The humanitarian food assistance programme in the country has received a boost with an injection of $ 23 million (aboutK17 billion) by the United States (US) government.
US Ambassador to Malawi Virginia Palmer made the announcement yesterday saying the additional donation is in response to the Malawi Vulnerability Assessment Committee’s (Mvac) report that 6.5 million people may face starvation if government does not make available enough food to its people.
According to a press statement from the US Embassy, all the funds will be channeled through the United Nations World Food Programme (WFP).
“Of the $23 million, $18 million will be used to help fill deficits in pulses and super cereal needed for the 2016/17 Food Insecurity Response Plan while $5 million will be used to purchase ready-to-use therapeutic food for HIV patients currently being treated with Anti-Retroviral Therapy (ART),
“The latter is particularly important to preserve gains made to date in HIV treatment, as malnourished patients tend to discontinue ART without access to food to ameliorate the treatment’s side effects,” part of the statement reads.
The statement adds that in order to further preserve development gains in other sectors; the US has also re-programmed $12 million of previously planned investments in agricultural development and climate change adaptation programmes.
“These were longer-term investments that now have been re-directed to enhance the United States Government’s responsiveness to the dire food security situation Malawi currently faces. These are primarily food-for-work activities, whereby beneficiaries will receive food for their contributions to resilience-building measures, such as afforestation, soil and water conservation, and small-scale irrigation,” it reads.
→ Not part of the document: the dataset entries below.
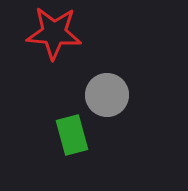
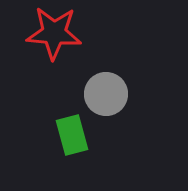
gray circle: moved 1 px left, 1 px up
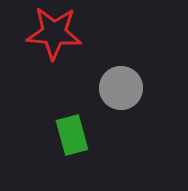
gray circle: moved 15 px right, 6 px up
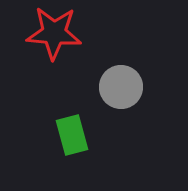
gray circle: moved 1 px up
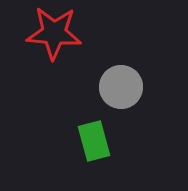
green rectangle: moved 22 px right, 6 px down
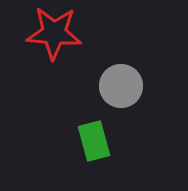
gray circle: moved 1 px up
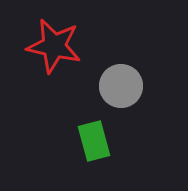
red star: moved 13 px down; rotated 8 degrees clockwise
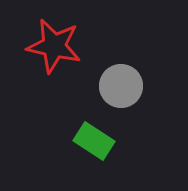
green rectangle: rotated 42 degrees counterclockwise
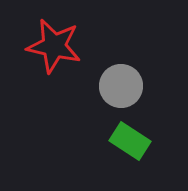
green rectangle: moved 36 px right
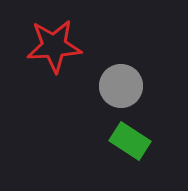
red star: rotated 16 degrees counterclockwise
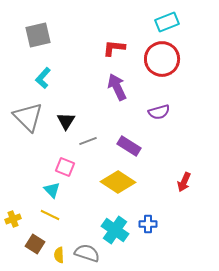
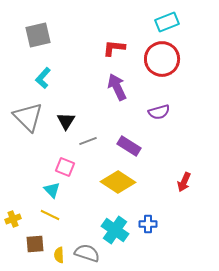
brown square: rotated 36 degrees counterclockwise
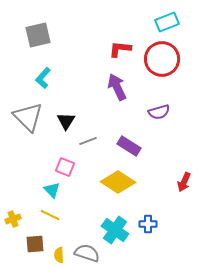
red L-shape: moved 6 px right, 1 px down
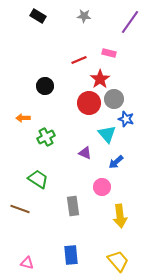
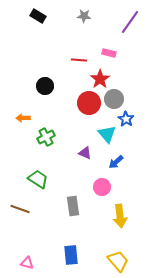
red line: rotated 28 degrees clockwise
blue star: rotated 14 degrees clockwise
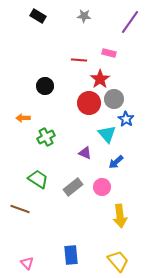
gray rectangle: moved 19 px up; rotated 60 degrees clockwise
pink triangle: rotated 32 degrees clockwise
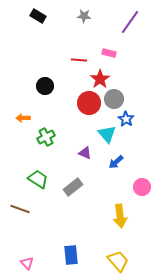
pink circle: moved 40 px right
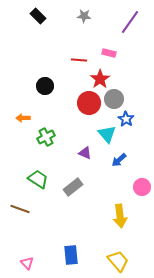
black rectangle: rotated 14 degrees clockwise
blue arrow: moved 3 px right, 2 px up
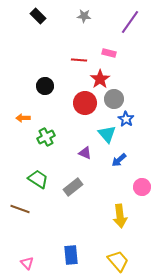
red circle: moved 4 px left
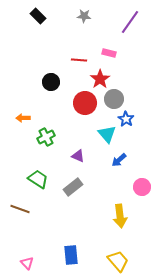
black circle: moved 6 px right, 4 px up
purple triangle: moved 7 px left, 3 px down
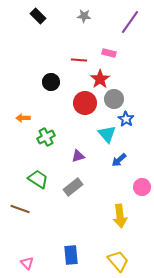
purple triangle: rotated 40 degrees counterclockwise
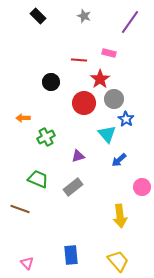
gray star: rotated 16 degrees clockwise
red circle: moved 1 px left
green trapezoid: rotated 10 degrees counterclockwise
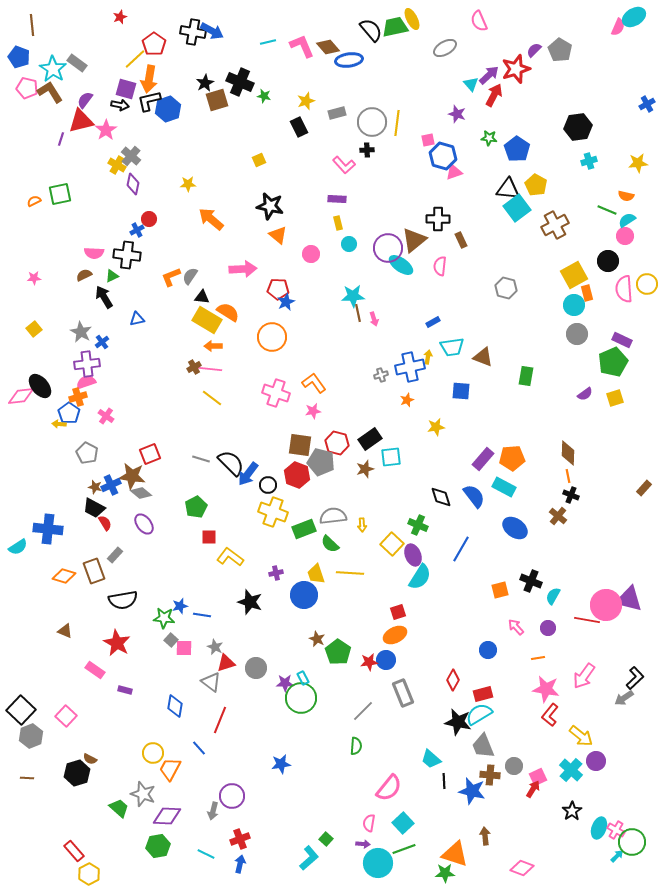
The additional assistance brings the US total contribution to the 2016/17 Food Insecurity Response Plan to nearly $118 million, which is equivalent to about 30 percent of the Plan’s $395 million estimated cost.
“The United States Government continues to stand by Malawians in their time of need. But, together we recognize that policy and market predictability are critical if Malawi’s farmers are to become entrepreneurs, if agribusinesses are to invest, and if Malawi is to transform its agriculture sector from a source of vulnerability into an engine for growth,” Palmer said.
The Ambassador has also pledged that her government will continue to work with the government of Malawi to break the cycle of food insecurity by providing assistance to help the country honour its New Alliance for Food Security and Nutrition commitments.